ORGANO UFFICIALE DEL COMITATO CENTRALE DEL PARTITO COMUNISTA DI CUBA

SANTA CLARA. — Uno dei testi più attesi della Fiera Internazionale del Libro  a Villa Clara è Decimerón, un’opera  uscita dalla Casa Editrice Sed de Belleza e dall’ingegno del poeta, scrittore ed editore, Yamil Díaz Gómez, che con la genialità che lo caratterizza, ha saputo raccogliere parte del fraseggio popolare cubano raccolto tra le maniere più diverse tra poeti e persone semplici di un popolo e che non ha mai perso la grazia nemmeno nella situazioni più complesse.
In modo geniale lo scrittore di Villa Clara che ha meritato importanti distinzioni come il Premio Fondazione della Città di Santa Clara, con Apuntes de Mambrú (poesia) e Crónicas martianas (cronaca), autore di opere come Martí camina por el PéreLachaise, un avvicinamento profondo al vincolo dell’Apostolo con il romanticismo francese, di En el buzón del jardín, Fotógrafo en posguerra e Los dioses verdaderos, ora ci regala  questo gioiello che è Decimerón, titolo paradosso del Decamerón de Giovanni Boccaccio.
Attraverso le sue pagine il lettore potrà trovare decime di temi erotici che Yamil in forma intelligente ha imbastito dopo un minuzioso lavoro di raccolta che lo ha portato ad avvicinarsi a  Jesús Orta Ruiz (El Indio Naborí), ChanitoIsidrón, Samuel Fejóo, Alexis Díaz Pimienta e Vicente Martín García, e ad altri autori e gente semplice del popolo capaci di riassumere in decime umoristiche il Donare,  la malizia che ci identifica come nazione.

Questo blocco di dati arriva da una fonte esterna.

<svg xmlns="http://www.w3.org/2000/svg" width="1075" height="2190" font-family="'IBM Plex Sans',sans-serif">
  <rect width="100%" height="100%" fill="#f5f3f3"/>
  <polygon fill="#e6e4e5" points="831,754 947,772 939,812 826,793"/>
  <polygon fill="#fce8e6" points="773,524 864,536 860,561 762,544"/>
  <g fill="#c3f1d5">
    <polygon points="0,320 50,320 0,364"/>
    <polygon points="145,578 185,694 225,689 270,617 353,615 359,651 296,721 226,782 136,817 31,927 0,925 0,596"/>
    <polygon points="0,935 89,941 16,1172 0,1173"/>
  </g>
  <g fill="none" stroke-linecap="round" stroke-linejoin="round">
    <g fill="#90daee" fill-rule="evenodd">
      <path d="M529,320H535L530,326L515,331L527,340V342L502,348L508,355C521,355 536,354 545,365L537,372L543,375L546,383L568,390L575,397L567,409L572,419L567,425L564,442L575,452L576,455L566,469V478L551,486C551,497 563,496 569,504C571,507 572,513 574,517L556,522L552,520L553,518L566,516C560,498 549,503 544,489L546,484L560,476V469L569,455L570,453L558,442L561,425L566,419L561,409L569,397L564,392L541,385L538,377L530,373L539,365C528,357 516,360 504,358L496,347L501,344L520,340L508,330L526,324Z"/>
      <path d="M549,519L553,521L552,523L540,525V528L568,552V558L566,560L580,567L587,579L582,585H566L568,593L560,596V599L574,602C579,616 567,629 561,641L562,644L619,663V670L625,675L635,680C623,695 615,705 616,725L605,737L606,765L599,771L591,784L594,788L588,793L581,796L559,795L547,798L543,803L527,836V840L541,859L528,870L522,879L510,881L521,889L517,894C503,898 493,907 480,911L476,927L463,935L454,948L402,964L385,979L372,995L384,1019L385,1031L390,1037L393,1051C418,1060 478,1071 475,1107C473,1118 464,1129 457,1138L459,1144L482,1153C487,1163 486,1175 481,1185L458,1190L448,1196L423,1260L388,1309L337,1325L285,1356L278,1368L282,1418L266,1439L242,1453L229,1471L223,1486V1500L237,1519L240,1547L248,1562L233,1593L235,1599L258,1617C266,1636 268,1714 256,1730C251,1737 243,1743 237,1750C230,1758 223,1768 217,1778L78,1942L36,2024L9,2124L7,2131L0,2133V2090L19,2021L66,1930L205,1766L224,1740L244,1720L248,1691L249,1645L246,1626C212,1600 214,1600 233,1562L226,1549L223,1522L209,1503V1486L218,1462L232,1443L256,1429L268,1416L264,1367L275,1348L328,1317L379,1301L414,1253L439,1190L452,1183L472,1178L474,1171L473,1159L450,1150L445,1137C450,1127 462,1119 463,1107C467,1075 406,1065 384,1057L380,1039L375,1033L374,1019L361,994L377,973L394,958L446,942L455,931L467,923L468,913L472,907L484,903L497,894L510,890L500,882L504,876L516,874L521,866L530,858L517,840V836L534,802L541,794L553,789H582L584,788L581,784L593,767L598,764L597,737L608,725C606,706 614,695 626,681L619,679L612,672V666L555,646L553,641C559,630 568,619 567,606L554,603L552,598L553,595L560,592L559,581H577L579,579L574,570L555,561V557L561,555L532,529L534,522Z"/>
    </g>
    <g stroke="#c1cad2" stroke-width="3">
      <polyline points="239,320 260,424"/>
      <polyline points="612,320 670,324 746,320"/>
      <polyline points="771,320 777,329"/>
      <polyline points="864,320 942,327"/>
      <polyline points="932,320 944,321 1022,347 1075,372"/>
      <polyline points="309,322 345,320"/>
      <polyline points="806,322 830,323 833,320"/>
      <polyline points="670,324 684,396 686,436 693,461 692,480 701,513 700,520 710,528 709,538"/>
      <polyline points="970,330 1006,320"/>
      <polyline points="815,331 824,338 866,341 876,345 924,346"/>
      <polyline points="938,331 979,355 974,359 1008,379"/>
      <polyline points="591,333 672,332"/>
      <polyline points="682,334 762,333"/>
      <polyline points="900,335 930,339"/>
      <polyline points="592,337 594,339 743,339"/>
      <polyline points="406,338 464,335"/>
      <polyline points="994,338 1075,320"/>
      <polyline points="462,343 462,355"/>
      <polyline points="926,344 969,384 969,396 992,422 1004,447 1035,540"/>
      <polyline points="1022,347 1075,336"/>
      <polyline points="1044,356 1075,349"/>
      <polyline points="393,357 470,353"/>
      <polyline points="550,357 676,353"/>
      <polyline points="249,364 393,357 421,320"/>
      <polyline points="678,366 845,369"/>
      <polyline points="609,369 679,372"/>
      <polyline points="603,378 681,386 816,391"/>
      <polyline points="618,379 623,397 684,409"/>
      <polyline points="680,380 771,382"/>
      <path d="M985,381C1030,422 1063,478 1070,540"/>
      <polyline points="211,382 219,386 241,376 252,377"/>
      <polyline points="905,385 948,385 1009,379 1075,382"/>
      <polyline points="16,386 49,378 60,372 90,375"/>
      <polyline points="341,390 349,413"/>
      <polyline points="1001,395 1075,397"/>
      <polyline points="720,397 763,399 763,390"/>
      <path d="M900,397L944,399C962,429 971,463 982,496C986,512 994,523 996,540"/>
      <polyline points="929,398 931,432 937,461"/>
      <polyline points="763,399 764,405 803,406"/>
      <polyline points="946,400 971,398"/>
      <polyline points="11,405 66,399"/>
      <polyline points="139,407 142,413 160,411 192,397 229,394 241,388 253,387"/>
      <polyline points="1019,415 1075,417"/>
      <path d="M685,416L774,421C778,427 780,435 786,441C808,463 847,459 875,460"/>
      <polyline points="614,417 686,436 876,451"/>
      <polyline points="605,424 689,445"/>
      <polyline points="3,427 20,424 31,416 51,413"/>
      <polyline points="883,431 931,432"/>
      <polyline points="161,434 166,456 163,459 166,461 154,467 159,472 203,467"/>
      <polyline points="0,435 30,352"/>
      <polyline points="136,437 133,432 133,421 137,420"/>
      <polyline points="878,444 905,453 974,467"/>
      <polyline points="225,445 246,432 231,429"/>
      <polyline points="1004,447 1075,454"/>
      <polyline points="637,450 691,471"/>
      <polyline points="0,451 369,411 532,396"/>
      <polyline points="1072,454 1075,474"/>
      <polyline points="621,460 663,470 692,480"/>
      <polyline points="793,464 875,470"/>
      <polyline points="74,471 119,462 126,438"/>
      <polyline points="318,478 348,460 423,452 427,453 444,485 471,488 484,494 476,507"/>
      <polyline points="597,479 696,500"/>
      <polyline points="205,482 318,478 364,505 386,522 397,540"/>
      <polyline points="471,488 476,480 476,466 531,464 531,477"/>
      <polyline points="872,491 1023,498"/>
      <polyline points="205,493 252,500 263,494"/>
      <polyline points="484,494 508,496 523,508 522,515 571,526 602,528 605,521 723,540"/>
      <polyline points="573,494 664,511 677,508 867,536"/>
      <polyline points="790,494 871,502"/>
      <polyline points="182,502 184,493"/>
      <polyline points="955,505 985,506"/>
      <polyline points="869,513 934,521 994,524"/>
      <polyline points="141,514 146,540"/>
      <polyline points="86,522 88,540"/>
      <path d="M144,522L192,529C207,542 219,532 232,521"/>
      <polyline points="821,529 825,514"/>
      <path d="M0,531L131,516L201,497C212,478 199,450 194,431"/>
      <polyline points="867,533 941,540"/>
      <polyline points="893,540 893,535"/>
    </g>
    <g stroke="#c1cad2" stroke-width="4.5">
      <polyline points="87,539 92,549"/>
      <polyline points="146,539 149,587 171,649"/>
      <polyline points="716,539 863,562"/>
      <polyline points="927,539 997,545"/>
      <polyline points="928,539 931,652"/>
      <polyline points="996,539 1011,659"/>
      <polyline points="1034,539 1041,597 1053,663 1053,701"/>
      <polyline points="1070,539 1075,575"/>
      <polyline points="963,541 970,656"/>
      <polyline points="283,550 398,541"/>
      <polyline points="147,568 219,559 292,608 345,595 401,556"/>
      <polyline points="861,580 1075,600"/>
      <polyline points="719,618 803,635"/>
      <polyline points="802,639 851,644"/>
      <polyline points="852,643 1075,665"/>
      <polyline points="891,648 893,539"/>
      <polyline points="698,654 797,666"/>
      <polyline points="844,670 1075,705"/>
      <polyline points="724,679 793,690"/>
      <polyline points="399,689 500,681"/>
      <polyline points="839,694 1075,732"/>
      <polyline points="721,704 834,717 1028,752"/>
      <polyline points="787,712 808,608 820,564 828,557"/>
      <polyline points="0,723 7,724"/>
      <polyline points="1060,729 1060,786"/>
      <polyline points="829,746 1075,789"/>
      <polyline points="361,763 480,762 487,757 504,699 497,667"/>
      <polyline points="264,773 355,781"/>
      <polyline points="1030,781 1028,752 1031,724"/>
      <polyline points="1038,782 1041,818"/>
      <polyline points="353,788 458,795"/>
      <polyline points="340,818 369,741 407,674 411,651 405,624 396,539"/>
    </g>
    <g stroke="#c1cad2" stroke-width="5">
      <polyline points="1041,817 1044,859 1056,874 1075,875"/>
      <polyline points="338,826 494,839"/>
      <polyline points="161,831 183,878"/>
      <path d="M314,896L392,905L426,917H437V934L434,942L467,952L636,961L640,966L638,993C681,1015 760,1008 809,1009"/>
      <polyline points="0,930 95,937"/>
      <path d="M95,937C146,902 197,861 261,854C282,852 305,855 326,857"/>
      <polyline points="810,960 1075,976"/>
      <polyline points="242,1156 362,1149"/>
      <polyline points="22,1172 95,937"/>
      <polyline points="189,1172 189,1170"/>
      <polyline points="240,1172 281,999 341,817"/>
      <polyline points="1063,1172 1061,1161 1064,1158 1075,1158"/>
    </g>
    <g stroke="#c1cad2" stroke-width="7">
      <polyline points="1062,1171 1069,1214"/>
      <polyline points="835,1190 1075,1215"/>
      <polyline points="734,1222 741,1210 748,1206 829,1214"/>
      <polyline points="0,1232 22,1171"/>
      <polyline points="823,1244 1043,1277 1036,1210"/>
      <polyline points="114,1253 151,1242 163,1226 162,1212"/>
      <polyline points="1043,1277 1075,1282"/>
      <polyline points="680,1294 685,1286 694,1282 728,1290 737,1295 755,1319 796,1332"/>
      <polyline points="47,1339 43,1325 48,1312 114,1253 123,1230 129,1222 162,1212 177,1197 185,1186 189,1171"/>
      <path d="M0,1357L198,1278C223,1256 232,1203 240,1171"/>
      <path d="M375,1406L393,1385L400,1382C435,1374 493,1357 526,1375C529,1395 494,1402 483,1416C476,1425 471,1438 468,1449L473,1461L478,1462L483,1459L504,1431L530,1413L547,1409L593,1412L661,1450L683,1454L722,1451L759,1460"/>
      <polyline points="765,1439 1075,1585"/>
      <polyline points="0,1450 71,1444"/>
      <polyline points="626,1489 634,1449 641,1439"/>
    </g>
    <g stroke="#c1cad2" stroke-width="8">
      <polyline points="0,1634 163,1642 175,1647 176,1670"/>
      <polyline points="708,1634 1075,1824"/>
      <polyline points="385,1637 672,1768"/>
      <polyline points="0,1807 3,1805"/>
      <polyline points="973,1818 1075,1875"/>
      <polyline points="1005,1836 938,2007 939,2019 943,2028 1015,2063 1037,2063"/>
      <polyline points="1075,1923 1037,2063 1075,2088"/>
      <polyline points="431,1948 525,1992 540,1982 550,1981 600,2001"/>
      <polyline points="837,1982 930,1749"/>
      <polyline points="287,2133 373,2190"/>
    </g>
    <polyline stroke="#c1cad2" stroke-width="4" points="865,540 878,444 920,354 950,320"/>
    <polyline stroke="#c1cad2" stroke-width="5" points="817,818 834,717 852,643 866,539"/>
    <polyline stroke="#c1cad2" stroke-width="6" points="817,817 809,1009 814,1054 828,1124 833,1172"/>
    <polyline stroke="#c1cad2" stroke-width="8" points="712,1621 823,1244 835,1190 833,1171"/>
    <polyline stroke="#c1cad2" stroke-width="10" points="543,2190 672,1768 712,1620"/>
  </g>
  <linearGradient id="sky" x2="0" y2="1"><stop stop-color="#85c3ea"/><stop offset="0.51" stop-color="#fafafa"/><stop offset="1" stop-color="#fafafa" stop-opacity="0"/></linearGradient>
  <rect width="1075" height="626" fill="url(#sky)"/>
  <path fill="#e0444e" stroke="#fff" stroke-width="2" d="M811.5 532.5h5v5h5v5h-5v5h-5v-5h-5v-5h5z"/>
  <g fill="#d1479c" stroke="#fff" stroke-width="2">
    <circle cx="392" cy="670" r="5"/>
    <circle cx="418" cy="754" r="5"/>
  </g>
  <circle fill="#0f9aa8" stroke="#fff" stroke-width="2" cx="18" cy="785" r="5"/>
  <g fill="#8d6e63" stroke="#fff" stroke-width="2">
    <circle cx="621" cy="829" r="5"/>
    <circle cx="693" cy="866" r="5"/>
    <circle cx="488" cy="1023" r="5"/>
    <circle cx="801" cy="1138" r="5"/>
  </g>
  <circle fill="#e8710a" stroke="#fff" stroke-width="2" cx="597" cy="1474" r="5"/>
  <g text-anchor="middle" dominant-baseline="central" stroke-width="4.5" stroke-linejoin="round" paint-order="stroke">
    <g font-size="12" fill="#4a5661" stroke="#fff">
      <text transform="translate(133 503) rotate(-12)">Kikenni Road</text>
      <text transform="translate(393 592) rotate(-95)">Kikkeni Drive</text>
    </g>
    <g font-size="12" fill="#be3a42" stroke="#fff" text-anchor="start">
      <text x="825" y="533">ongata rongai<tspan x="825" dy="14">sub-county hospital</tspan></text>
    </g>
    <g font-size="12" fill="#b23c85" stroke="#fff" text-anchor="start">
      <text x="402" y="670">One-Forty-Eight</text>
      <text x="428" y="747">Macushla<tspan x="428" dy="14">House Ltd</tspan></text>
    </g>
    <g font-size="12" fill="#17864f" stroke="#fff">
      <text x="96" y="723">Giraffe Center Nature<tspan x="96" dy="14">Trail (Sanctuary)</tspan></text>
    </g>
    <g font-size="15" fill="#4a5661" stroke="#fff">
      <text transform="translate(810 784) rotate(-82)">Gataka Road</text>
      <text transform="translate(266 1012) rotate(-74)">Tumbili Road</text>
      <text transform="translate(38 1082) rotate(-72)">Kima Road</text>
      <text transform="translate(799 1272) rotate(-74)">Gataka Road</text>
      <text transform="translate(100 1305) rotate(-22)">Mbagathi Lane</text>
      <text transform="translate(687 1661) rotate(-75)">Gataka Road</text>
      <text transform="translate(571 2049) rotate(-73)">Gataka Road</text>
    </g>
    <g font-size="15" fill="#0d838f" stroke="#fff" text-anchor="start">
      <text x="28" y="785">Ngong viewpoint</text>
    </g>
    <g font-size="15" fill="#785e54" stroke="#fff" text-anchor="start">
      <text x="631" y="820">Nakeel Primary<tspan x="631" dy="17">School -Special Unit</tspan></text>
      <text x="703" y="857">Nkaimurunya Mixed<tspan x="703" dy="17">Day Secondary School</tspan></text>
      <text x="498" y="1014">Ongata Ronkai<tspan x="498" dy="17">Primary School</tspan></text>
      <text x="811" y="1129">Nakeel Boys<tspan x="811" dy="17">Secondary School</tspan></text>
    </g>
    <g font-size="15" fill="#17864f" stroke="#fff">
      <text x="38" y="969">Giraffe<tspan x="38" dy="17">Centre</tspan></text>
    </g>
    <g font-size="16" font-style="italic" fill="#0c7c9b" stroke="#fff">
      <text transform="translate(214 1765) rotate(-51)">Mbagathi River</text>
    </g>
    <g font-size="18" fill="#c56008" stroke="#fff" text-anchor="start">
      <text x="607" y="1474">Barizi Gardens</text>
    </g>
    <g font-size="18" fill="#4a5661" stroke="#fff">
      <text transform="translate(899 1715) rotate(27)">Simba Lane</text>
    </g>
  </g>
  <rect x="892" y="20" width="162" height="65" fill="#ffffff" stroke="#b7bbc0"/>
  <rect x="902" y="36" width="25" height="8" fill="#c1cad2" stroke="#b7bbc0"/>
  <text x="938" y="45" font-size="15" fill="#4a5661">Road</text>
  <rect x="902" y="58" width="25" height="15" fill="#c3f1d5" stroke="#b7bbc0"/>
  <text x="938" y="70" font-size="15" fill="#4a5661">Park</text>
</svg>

Uno dei meriti di quest’opera è l’aver abbordato un tema complesso che per alcuni è tabù e altri vedono come un obbligata necessità perché l’erotismo, che si voglia  o no è sempre stato presente tra i cubani, un popolo che con i grandi valori che possiede è caratterizzato dal porre in scherzo quasi tutto quello che è serio e solenne, una cosa che Jorge Mañach catalogò in maniera magistrale come choteo.
Come chiarisce l’autore, Decimerón vuole rivedicare come poesia popolare esteticamente valida quelle decime umoristiche che in Cuba sono state riferite a temi erotici e scatologici.
Per riuscirci Yamil ha osato non fare distinzioni tra i brani del detto doppio senso tollerato dalla società e quelli in cui il contenuto osceno affiora senza maschere.
In questo modo, così come il Decamerone alla metà del XIV secolo si rivelò contro lo spirito trascendentalista della cultura medioevale e foce mettere i piedi sulla terra a molti ai quali ricordò la nostra esistenza come esseri vivi, la decima popolare cubana se si diffonde senza pregiudizi come avviene nel Decimerón, e può essere un antidoto di fronte all’eccesso della solennità di molta poesia chiamata colta, oltre a un contributo alla nostra cubanità ( Traduzione GM - Granma Int.)